Isabel Gose triumphiert im Knockout Sprint

© Jo Kleindl

Die Seine bleibt bei den Europameisterschaften deutsches Gold-Revier. Isabel Gose (SC Magdeburg) stürmte am Freitagmorgen im Knockout Sprint zum Titel und sicherte damit bereits den dritten Sieg für das Freiwasserteam des Deutschen Schwimm-Verbandes e.V. (DSV) in Paris (FRA) nach den beiden Erfolgen über 10km und 5km durch Florian Wellbrock. Es war Goses erste internationale Einzelmedaille im Freiwasser und dann gleich Gold. Zugleich verewigte sich die 24-Jährige als erste deutsche Europameisterin im Knockout Sprint in den Geschichtsbüchern, auch bei den Männern war das bisher noch keinem DSV-Schwimmer gelungen. Das spektakuläre Event war 2025 ins EM-Programm aufgenommen worden.

 

>> Alle EM-Ergebnisse aus Paris

 

„Ich bin sehr froh, dass ich dort anknüpfen konnte, wo die Jungs aufgehört haben. Es kitzelt immer so Tag für Tag in den Fingern, endlich ins Wasser zu springen.

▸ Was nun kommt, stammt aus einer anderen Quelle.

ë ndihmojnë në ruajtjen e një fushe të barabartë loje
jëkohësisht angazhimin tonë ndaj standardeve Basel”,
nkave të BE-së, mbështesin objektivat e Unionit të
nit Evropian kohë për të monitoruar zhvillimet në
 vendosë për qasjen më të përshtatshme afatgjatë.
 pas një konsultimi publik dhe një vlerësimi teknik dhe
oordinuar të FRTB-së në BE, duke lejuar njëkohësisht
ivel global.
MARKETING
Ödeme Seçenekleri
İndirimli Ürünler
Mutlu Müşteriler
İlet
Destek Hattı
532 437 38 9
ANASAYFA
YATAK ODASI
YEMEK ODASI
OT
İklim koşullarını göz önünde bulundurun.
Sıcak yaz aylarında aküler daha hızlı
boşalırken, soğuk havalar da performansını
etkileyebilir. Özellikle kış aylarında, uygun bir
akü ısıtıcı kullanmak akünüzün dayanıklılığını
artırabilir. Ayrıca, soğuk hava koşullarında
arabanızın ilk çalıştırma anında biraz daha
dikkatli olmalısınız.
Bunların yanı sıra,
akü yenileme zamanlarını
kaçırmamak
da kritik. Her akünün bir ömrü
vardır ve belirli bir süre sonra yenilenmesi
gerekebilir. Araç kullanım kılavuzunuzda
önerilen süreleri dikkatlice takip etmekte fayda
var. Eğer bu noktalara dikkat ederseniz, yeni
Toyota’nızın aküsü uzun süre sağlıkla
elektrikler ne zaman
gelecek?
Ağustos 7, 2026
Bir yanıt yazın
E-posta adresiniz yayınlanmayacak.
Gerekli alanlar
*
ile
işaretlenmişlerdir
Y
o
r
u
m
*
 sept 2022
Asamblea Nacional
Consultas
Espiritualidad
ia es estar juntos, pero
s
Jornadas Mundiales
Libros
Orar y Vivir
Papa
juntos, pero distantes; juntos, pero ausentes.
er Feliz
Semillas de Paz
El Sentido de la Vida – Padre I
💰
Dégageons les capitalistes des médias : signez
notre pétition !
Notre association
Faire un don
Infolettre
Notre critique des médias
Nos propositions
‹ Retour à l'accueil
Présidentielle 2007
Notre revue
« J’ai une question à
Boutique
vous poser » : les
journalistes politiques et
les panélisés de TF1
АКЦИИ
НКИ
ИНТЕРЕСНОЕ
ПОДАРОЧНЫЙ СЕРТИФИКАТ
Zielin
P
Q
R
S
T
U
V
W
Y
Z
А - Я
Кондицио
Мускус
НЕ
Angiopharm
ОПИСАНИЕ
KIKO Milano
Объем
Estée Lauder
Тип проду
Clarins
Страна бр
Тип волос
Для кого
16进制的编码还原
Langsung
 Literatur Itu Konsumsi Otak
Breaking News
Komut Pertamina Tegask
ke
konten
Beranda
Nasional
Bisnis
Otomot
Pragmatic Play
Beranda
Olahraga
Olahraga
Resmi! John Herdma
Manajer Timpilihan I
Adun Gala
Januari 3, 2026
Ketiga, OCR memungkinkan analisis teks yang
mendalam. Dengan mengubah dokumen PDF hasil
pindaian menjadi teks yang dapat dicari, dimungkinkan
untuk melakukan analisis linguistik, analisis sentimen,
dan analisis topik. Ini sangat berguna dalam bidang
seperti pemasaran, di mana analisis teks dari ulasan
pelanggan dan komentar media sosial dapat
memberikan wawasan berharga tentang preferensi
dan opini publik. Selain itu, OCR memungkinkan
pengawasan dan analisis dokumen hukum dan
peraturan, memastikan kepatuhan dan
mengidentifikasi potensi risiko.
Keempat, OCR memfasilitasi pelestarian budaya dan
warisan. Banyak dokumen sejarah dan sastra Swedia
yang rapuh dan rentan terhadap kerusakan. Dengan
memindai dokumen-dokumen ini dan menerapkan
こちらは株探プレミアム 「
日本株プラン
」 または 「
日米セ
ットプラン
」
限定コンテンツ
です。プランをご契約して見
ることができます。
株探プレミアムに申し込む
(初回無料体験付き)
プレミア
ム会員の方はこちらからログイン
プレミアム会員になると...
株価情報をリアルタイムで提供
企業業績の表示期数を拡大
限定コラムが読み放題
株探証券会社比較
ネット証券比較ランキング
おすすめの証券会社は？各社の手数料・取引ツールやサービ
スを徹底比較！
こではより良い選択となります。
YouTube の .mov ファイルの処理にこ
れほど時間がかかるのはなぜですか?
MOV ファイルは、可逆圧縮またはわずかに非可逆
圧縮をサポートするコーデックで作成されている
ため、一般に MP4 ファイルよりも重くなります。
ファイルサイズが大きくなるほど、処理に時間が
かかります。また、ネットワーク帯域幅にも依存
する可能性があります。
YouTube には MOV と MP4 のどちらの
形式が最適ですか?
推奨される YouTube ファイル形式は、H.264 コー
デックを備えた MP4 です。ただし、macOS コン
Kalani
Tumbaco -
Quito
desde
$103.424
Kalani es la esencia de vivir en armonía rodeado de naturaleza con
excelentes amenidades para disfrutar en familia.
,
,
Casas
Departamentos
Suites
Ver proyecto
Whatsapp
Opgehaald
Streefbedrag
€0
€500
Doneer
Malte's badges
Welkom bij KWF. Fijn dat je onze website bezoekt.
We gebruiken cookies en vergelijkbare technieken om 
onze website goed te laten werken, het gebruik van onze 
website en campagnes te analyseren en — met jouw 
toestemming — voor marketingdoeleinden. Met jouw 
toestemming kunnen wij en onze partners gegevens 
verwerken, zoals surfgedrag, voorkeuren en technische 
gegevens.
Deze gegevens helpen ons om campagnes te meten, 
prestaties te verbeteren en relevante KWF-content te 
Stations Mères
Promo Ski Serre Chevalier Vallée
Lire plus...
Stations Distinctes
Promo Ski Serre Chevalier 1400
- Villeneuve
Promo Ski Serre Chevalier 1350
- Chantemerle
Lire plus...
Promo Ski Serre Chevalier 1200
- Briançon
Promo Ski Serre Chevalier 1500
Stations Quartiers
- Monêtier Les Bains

Und gerade, wenn die Jungs so was Tolles leisten, dann will man natürlich auch“, freute sich Gose über ihren Erfolg.

 

Dominanter Auftritt in allen drei Runden 

 

Bei 24,3 Grad Wassertemperatur erlebte die Magdeburgerin einen Sahnetag. Sie siegte in allen drei Eliminationsrunden über 1500m, 1000 und 500m und gestaltete dabei sämtliche Rennen stets von der Spitze weg. Schon bei den Weltmeisterschaften hatte Gose im vergangenen Jahr als Fünfte gezeigt, wie sehr ihr das neu eingeführte Format liegt, dessen Distanzen optimal zu ihrem sonstigen Trainingsprogramm fürs Becken passen.

In Singapur hatte sie die Medaille noch knapp verpasst, an der sie nun in Paris von Anfang an keinen Zweifel ließ. Auch beim entscheidenden Lauf bestimmte sie wieder das Tempo und sorgte dafür, dass das Feld schon früh auseinandergezogen wurde. In ihrem Schlepptau hielt lange Zeit die Ungarin Bettina Fábián noch gut mit, die ebenso wie Gose bei dieser EM noch kein Freiwasserrennen absolviert hatte und somit ausgeruht war. Im Schlussspurt konnte die Titelverteidigerin der Deutschen aber nicht mehr folgen, die nach 6:41,0 Minuten mit drei Sekunden Vorsprung als Erste anschlug. Hinter Fábián (6:44,1) wurde die Italienerin Ginevra Taddeucci, die Siegerin über 10km und 5km, Dritte (6:44,8).

 

Die Tipps von Bundestrainer Berkhahn sind Gold wert

 

„Ich wusste, dass wenn ich es schaffe, auf der Hingeraden die Mädels so ein Stück weit hinter mir zu lassen, dass ich dann besser dran bin, als wenn die auf meiner Hüfte liegen“, schilderte Gose ihre Taktik. „Bettina hat es versucht, ich bin dann relativ weit nach links. Ich glaube, dann hat sie gemerkt, dass das nicht so viel Sinn macht – genau das haben wir ja in Singapur gemacht und es hat uns extrem viel Energie gekostet. Auf der letzten Strecke heißt es dann wirklich nur noch, sich keine Fehler zu erlauben und einfach noch mal alles zu geben, was noch da ist.“

Dass sie das in ihrem erst dritten Knockout Sprint so routiniert hinbekommen hat, ist bemerkenswert. Und auch ein Verdient von Bundestrainer Bernd Berkhahn, der ihr zwischen den einzelnen Runden immer wieder wertvolle Tipps mit auf den Weg gab. „Er weiß ganz genau, wie ich ticke, und sagt mir dann wirklich Schritt für Schritt, was als nächstes kommt, damit ich nicht großartig viel nachdenken muss. Es ist super aufregend, weil man nach jeder Strecke die Spannung wieder hochbekommen muss“, sagte Gose. Was ihr diesmal derart gut gelang, dass sie bei ihrem dominanten Auftritt Spannung im Wasser gar nicht erst aufkommen ließ.